Terrestrial Carbon & Water Fluxes
We are joining the challenge on predicting ecosystem fluxes (carbon and water) organized by the Ecological Forecasting Initiative
The goal of that challenge is “to learn more about the predictability of ecological processes […]. What modeling frameworks, mechanistic processes, and statistical approaches best capture community, population, and ecosystem dynamics?”
To do so, we are using data collected by NEON at measurement towers on four sites, shown below. These measures can be completed by weather models. The announced goal of the challenge is to build comprehensive models for the exchanges of water and carbon from these ecosystems. The broader goal is to encourage multi-disciplinary research on these issues.
Image from the EFI terrestrial challenge
- Nicolas Brodu: Modeling and inference, signal analysis, computational mechanics
- Adam Rupe: Modeling and inference, HPC, computational mechanics
- Yao Liu: Plant and ecosystem ecology, ecological modeling
- Geano Dong: Physical soil science, hydrology, complexity sciences
Our contribution (preliminary results)
This challenge is a multi-years effort, during which we aim to build models of the ecosystem dynamics, considered at global level. Our approach is based on computational mechanics ideas, where we try to identify the internal “states” of the process and how they evolve through time. These states can be seen as dynamical states in a space comprised of the main descriptive parameters for the system dynamics. This allows us to reconstruct attractors and make predictions along their trajectories. Preliminary results, using Ameriflux data near one of the NEON sites, are already encouraging:
Representation of the process attractor for the Bartlett site, in the 3 main dimensions of the causal states space. The colors indicate the time of year. The black curve shows predicted states. The image is dynamic and you can navigate through the structure.

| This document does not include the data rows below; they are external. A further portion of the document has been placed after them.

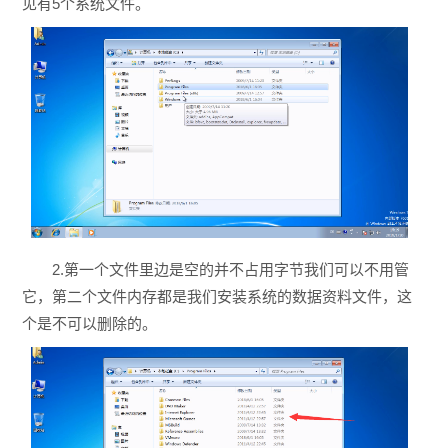
见有5个系统文件。
2.第一个文件里边是空的并不占用字节我们可以不用管
它，第二个文件内存都是我们安装系统的数据资料文件，这
个是不可以删除的。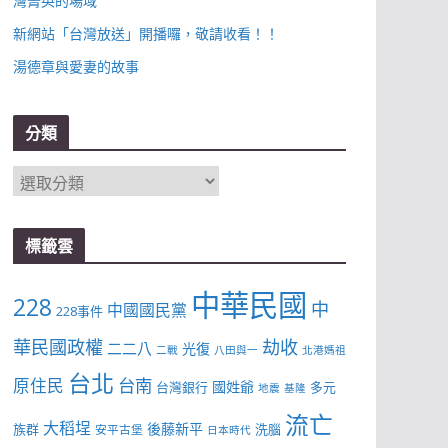
灣菁英的場域
新網站「台灣放送」開播囉，敬請收看！！
湯德章與愛妻的故事
分類
分
類
標籤雲
中華民國
228
中
中國國民黨
228事件
華民國政權
劫收
二二八
光復
二戰
八田與一
北港媽祖
台北
台南
原住民
國姓爺
台灣銀行
多元
地震
基隆
流亡
大稻埕
後藤新平
族群
洗腦
安平古堡
日本時代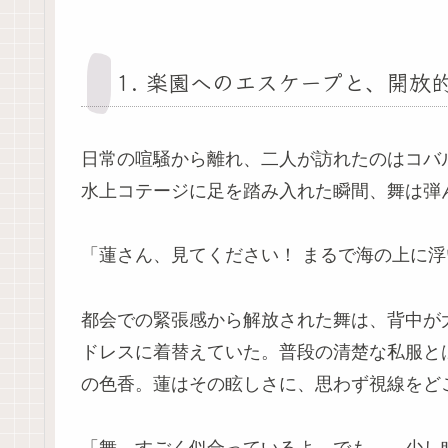
1. 楽園へのエスケープと、開放
日常の喧騒から離れ、二人が訪れたのはコバ
水上コテージに足を踏み入れた瞬間、舞は弾
「蓮さん、見てください！ まるで海の上に
都会での緊張感から解放された舞は、背中が
ドレスに着替えていた。普段の清楚な私服と
の色香。蓮はその眩しさに、思わず視線をど
「舞、すごく似合っているよ。でも……少し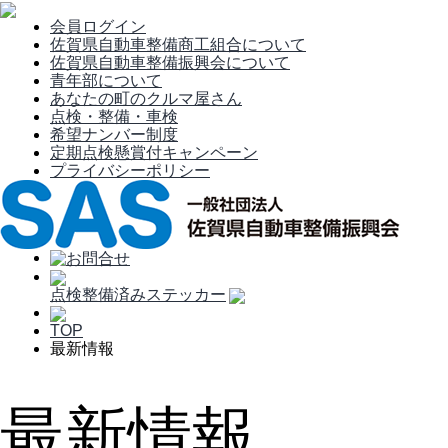
会員ログイン
佐賀県自動車整備商工組合について
佐賀県自動車整備振興会について
青年部について
あなたの町のクルマ屋さん
点検・整備・車検
希望ナンバー制度
定期点検懸賞付キャンペーン
プライバシーポリシー
点検整備済みステッカー
TOP
最新情報
最新情報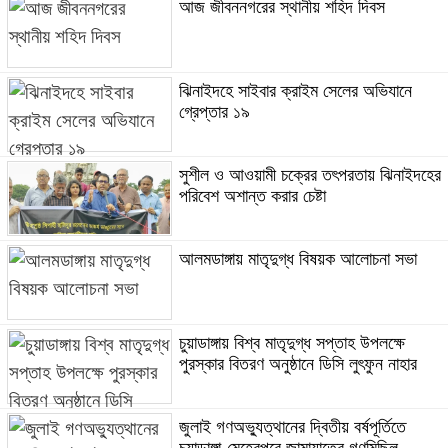
আজ জীবননগরের স্থানীয় শহিদ দিবস
ঝিনাইদহে সাইবার ক্রাইম সেলের অভিযানে
গ্রেপ্তার ১৯
সুশীল ও আওয়ামী চক্রের তৎপরতায় ঝিনাইদহের
পরিবেশ অশান্ত করার চেষ্টা
আলমডাঙ্গায় মাতৃদুগ্ধ বিষয়ক আলোচনা সভা
চুয়াডাঙ্গায় বিশ্ব মাতৃদুগ্ধ সপ্তাহ উপলক্ষে
পুরস্কার বিতরণ অনুষ্ঠানে ডিসি লুৎফুন নাহার
জুলাই গণঅভ্যুত্থানের দ্বিতীয় বর্ষপূর্তিতে
চুয়াডাঙ্গা-মেহেরপুরে জামায়াতের গণমিছিল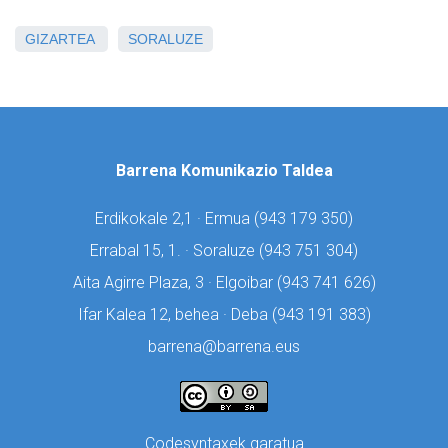
GIZARTEA
SORALUZE
Barrena Komunikazio Taldea
Erdikokale 2,1 · Ermua (
943 179 350)
Errabal 15, 1. · Soraluze (
943 751 304)
Aita Agirre Plaza, 3 · Elgoibar (
943 741 626)
Ifar Kalea 12, behea · Deba (
943 191 383)
barrena@barrena.eus
Codesyntaxek garatua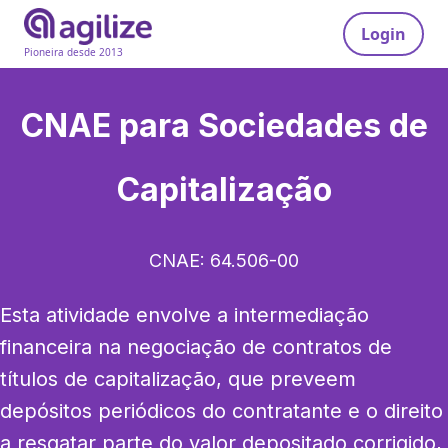
Login
Pioneira desde 2013
CNAE para
Sociedades de
Capitalização
CNAE:
64.506-00
Esta atividade envolve a intermediação 
financeira na negociação de contratos de 
títulos de capitalização, que preveem 
depósitos periódicos do contratante e o direito 
a resgatar parte do valor depositado corrigido, 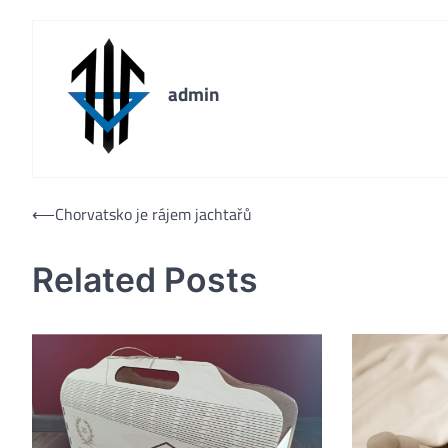
admin
Navigace
⟵
Chorvatsko je rájem jachtařů
pro
Related Posts
příspěvek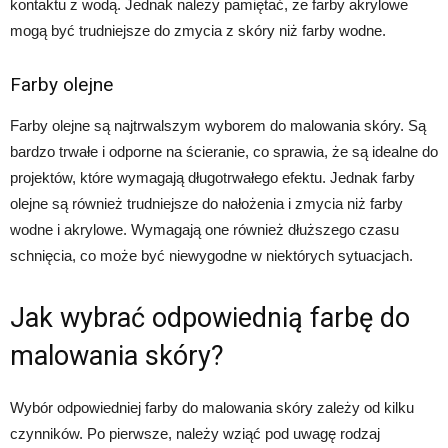
kontaktu z wodą. Jednak należy pamiętać, że farby akrylowe
mogą być trudniejsze do zmycia z skóry niż farby wodne.
Farby olejne
Farby olejne są najtrwalszym wyborem do malowania skóry. Są
bardzo trwałe i odporne na ścieranie, co sprawia, że są idealne do
projektów, które wymagają długotrwałego efektu. Jednak farby
olejne są również trudniejsze do nałożenia i zmycia niż farby
wodne i akrylowe. Wymagają one również dłuższego czasu
schnięcia, co może być niewygodne w niektórych sytuacjach.
Jak wybrać odpowiednią farbę do
malowania skóry?
Wybór odpowiedniej farby do malowania skóry zależy od kilku
czynników. Po pierwsze, należy wziąć pod uwagę rodzaj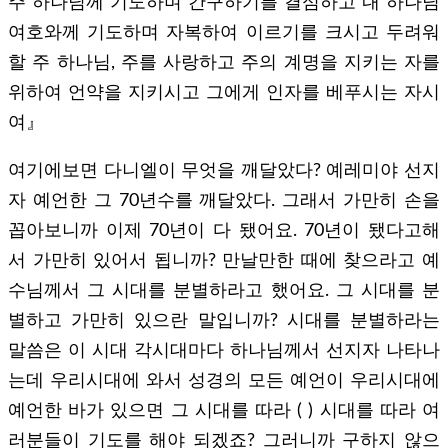
주 하나님께 기도하며 간구하기를 결심하고 내 하나님
여호와께 기도하며 자복하여 이르기를 크시고 두려워
할 주 하나님, 주를 사랑하고 주의 계명을 지키는 자를
위하여 언약을 지키시고 그에게 인자를 베푸시는 자시
여』
여기에보면 다니엘이 무엇을 깨달았다? 예레미야 선지
자 예언한 그 70년수를 깨달았다. 그래서 가만히 손을
꼽아보니까 이제 70년이 다 됐어요. 70년이 됐다고해
서 가만히 있어서 됩니까? 만날만한 때에 찾으라고 예
수님께서 그 시대를 분별하라고 했어요. 그 시대를 분
별하고 가만히 있으란 말입니까? 시대를 분별하라는
말씀은 이 시대 각시대마다 하나님께서 선지자 나타나
는데 우리시대에 와서 성경의 모든 예언이 우리시대에
예언한 바가 있으면 그 시대를 따라 ( ) 시대를 따라 여
러분들이 기도를 해야 되겠죠? 그러니까 구하지 않으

Our method allows to seemlessly merge heterogenous data, in this case Temperature, Solar energy influx, Precipitations, Soil water content, Evapotranspiration and CO₂ exchanges. A unique system state accounts for all the data. The trajectories of these states, in this case, form an attractor. The seasonal cycle and phenology is clearly visible and separates the two main lobes of the attractor. Using that unique system state, predictions can then be made for each dependent variable. These predictions thus account for all measured data, coming from all the sources:
Current challenges we need to solve are the handling of missing values, together with data assimilation from weather forecasts models. This requires both theoretical development on current methods, together with practical engineering that needs to be done before making large-scale predictions.